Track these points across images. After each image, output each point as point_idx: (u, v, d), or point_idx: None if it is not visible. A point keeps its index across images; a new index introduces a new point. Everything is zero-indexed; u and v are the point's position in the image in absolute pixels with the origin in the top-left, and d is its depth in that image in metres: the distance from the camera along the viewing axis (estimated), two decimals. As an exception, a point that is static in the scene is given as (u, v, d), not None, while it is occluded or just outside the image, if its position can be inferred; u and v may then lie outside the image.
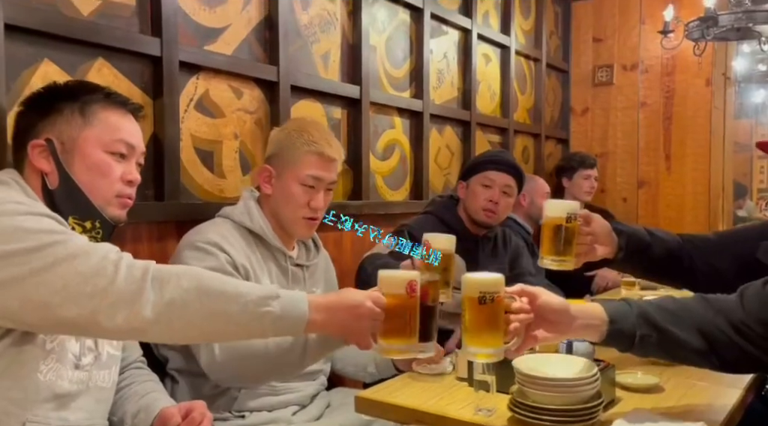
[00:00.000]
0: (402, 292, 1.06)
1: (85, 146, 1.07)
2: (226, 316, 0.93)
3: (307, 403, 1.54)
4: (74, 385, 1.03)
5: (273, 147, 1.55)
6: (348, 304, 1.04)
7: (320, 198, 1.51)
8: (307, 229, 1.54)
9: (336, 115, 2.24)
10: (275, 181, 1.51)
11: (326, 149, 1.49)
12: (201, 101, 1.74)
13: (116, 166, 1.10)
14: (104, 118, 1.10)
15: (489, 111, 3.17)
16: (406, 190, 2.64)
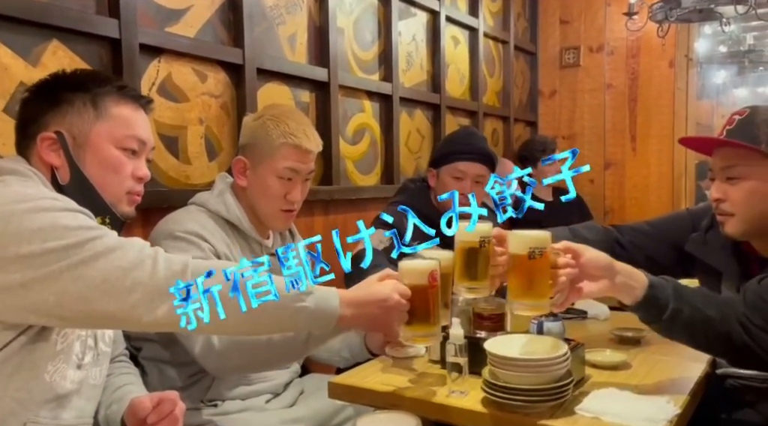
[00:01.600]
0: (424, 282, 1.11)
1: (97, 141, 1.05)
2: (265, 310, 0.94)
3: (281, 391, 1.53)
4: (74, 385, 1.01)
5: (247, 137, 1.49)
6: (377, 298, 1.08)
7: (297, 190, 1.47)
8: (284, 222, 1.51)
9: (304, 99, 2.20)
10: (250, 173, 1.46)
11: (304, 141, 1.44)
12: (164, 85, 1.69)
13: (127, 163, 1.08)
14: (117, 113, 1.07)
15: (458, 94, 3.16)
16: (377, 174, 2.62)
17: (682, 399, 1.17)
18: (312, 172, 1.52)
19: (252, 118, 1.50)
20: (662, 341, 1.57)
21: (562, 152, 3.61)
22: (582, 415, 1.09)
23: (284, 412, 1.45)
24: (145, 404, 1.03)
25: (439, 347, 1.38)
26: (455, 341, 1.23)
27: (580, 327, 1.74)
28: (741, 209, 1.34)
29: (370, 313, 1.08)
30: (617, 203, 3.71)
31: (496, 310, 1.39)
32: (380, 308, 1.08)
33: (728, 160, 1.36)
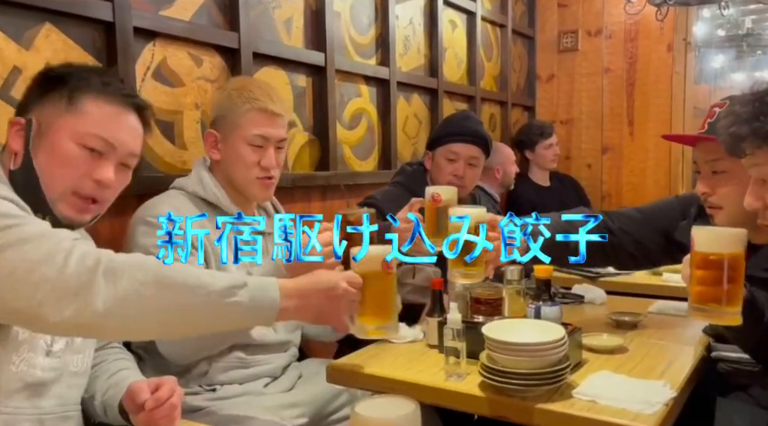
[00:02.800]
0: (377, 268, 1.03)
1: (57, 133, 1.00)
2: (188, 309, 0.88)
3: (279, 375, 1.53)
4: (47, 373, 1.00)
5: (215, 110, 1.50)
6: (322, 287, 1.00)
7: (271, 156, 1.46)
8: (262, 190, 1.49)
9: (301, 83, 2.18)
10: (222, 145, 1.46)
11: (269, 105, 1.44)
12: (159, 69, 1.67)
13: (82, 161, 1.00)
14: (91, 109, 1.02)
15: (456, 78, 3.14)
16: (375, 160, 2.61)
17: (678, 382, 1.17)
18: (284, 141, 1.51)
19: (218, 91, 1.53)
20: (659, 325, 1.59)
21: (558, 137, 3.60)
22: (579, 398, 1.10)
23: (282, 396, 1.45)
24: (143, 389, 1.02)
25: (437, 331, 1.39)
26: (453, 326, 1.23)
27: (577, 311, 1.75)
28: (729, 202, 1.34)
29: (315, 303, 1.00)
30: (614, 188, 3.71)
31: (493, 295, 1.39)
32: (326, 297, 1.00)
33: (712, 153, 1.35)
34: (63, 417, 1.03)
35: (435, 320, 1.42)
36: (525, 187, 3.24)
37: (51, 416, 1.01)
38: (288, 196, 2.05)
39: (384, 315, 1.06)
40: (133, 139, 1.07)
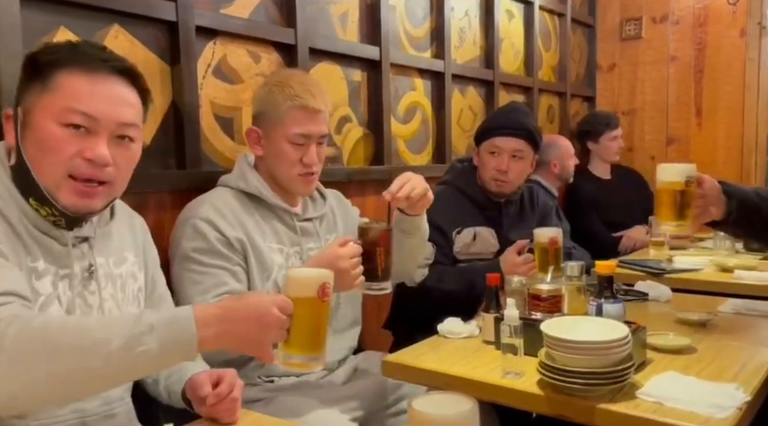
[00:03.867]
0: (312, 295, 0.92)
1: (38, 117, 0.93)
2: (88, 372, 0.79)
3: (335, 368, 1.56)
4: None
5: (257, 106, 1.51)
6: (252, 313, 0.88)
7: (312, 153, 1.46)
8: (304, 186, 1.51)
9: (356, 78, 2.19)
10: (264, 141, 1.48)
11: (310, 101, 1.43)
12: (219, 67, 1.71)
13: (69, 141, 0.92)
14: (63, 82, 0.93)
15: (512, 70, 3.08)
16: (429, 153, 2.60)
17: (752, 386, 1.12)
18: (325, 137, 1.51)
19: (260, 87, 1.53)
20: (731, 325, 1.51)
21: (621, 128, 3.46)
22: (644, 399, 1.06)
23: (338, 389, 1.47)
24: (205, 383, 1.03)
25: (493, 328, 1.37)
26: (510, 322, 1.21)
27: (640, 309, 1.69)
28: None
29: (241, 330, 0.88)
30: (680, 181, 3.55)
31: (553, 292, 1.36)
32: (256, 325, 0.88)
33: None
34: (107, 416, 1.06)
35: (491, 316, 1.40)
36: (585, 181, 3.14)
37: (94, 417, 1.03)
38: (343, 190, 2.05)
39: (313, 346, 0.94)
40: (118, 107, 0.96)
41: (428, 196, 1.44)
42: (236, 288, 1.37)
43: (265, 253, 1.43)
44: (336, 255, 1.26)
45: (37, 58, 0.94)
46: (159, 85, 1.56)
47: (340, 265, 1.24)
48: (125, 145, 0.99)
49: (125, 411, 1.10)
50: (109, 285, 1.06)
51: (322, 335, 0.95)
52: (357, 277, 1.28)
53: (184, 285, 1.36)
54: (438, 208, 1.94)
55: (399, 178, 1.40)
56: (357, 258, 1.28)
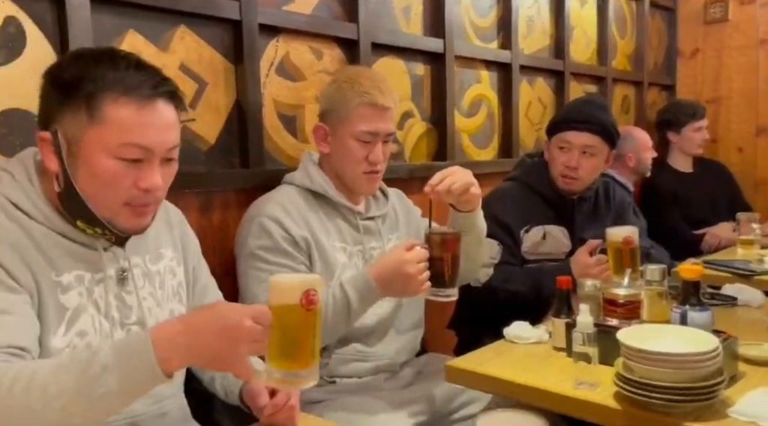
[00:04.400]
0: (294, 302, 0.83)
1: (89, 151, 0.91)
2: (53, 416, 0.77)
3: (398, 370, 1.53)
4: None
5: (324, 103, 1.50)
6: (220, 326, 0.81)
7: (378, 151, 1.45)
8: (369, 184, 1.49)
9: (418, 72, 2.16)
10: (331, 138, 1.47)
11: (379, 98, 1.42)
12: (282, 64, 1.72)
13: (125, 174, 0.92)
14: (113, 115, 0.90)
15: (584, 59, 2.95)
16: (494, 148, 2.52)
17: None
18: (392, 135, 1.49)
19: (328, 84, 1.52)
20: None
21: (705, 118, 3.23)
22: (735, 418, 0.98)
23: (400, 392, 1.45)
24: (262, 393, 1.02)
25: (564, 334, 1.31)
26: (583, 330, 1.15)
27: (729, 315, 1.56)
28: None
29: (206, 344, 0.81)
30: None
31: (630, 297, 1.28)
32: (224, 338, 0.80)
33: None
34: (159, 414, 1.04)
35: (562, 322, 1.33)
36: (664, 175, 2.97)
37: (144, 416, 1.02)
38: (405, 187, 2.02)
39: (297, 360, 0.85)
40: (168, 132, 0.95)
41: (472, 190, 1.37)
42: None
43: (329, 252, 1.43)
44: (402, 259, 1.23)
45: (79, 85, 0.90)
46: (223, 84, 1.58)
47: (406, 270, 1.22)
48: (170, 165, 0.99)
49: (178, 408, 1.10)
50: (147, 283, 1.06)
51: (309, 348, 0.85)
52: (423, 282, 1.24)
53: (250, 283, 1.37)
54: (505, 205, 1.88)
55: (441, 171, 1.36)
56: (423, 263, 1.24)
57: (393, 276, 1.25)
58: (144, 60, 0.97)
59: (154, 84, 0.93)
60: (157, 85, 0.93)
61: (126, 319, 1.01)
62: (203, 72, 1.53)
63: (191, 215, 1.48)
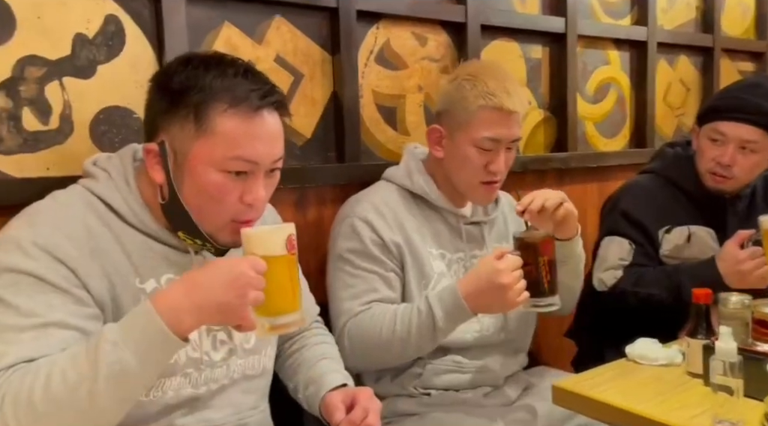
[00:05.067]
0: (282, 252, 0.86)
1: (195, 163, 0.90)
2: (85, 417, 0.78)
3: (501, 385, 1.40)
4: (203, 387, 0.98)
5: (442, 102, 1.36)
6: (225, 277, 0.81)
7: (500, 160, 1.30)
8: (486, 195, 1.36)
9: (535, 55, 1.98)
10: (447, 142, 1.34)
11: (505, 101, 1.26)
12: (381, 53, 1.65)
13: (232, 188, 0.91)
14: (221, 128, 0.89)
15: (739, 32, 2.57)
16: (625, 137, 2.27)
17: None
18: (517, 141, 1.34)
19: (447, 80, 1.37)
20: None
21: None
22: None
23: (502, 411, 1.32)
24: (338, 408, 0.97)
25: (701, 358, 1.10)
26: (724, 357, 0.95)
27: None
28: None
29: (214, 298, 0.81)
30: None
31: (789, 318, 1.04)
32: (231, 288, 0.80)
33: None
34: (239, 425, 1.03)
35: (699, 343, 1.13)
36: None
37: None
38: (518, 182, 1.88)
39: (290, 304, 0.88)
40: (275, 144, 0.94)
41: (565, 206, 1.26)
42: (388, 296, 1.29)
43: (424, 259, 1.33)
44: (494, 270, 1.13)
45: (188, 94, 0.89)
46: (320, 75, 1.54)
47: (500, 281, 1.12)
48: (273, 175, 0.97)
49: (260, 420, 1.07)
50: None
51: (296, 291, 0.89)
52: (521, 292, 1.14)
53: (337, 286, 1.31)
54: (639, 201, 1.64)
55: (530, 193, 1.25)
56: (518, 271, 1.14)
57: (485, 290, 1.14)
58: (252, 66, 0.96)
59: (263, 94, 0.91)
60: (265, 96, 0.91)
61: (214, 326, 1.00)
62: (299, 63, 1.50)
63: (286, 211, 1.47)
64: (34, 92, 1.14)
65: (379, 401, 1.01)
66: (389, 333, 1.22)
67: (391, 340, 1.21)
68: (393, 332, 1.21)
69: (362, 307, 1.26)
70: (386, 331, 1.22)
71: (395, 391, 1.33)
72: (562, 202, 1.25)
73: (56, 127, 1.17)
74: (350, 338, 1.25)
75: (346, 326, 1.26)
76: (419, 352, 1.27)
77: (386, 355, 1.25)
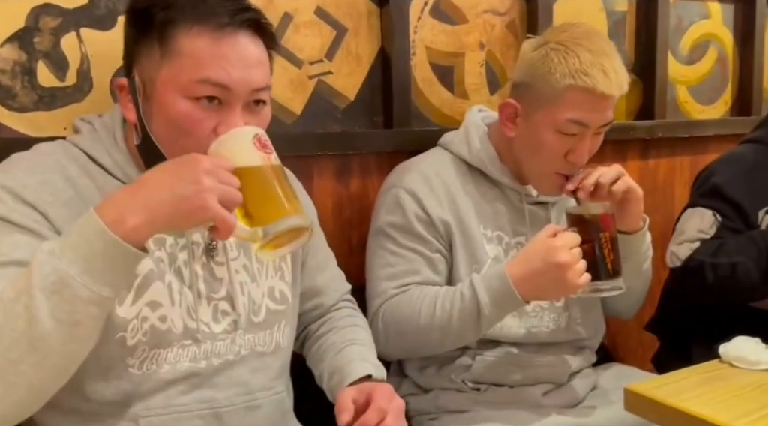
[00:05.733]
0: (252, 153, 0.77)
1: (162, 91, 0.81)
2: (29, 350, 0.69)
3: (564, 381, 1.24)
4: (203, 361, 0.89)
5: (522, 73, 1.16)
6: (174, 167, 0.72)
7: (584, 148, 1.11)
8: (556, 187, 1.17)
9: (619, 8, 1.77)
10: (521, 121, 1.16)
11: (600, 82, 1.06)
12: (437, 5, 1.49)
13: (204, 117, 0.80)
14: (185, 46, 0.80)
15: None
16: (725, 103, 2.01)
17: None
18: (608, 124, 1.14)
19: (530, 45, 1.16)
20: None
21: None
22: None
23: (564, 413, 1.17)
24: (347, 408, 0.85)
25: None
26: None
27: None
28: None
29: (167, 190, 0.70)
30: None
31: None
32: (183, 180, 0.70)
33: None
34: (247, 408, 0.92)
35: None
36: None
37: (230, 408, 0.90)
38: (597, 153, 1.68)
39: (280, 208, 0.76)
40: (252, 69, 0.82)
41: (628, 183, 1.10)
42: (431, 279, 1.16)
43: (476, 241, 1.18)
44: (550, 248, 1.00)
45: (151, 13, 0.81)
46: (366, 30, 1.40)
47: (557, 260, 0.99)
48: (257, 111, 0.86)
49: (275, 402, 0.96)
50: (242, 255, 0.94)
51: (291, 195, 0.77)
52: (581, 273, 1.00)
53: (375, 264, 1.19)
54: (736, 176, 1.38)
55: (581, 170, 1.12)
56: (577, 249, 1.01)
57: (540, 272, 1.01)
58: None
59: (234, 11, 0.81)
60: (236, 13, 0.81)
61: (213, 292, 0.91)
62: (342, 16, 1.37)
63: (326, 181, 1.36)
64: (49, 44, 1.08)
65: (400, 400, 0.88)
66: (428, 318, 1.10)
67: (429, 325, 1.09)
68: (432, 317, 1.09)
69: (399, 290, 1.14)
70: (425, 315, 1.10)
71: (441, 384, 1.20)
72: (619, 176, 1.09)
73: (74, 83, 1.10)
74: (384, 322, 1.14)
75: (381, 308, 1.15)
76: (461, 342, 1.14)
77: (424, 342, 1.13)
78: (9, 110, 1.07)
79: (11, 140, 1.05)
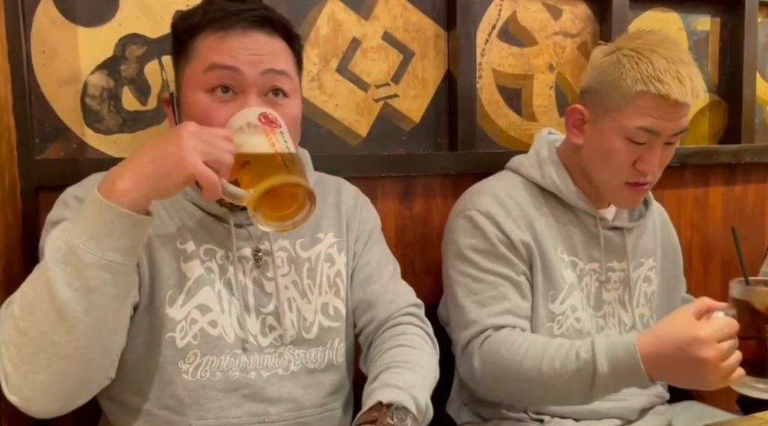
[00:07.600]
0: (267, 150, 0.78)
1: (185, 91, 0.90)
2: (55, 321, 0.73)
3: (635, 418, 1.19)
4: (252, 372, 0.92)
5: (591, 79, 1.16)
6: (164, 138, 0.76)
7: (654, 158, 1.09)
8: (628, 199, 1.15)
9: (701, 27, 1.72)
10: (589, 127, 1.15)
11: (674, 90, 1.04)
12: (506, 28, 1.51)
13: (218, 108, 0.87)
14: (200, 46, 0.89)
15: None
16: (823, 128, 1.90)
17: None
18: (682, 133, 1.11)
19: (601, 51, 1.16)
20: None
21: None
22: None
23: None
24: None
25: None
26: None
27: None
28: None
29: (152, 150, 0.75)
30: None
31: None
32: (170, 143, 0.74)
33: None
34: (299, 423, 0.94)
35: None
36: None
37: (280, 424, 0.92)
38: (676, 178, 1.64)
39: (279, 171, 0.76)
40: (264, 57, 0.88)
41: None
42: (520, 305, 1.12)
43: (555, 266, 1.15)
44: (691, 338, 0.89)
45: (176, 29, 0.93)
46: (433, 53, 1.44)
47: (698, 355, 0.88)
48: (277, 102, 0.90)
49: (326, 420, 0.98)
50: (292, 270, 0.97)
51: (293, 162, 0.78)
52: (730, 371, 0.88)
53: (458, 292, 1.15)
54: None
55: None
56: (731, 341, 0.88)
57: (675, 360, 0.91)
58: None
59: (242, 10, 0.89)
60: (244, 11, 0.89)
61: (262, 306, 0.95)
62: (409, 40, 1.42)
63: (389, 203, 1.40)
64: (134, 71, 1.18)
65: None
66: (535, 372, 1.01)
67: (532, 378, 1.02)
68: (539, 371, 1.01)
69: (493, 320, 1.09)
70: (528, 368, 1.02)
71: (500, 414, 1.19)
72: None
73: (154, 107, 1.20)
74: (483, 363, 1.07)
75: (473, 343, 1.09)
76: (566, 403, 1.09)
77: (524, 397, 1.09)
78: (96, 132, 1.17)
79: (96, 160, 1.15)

# Exercise aim
With the pictures left out, restate word for word every line of the data above, from the first down to the line that contains "0: (402, 292, 1.06)".

# The answer
Track these points across images. After each image, output each point as point_idx: (u, v, d), or point_idx: None if it is not visible. A point keeps its index across images; a new index introduces a new point. Everything is zero-indexed; u and v are the point's position in the image in absolute pixels with the origin in the top-left, and d is its depth in that image in metres: the distance from the camera along the viewing axis (estimated), two decimals. As an exception, a point that is static in the scene is given as (u, v, d), not None, while it is occluded or just outside the image, if its position can be inferred; u and v may then lie outside the image.
[00:00.000]
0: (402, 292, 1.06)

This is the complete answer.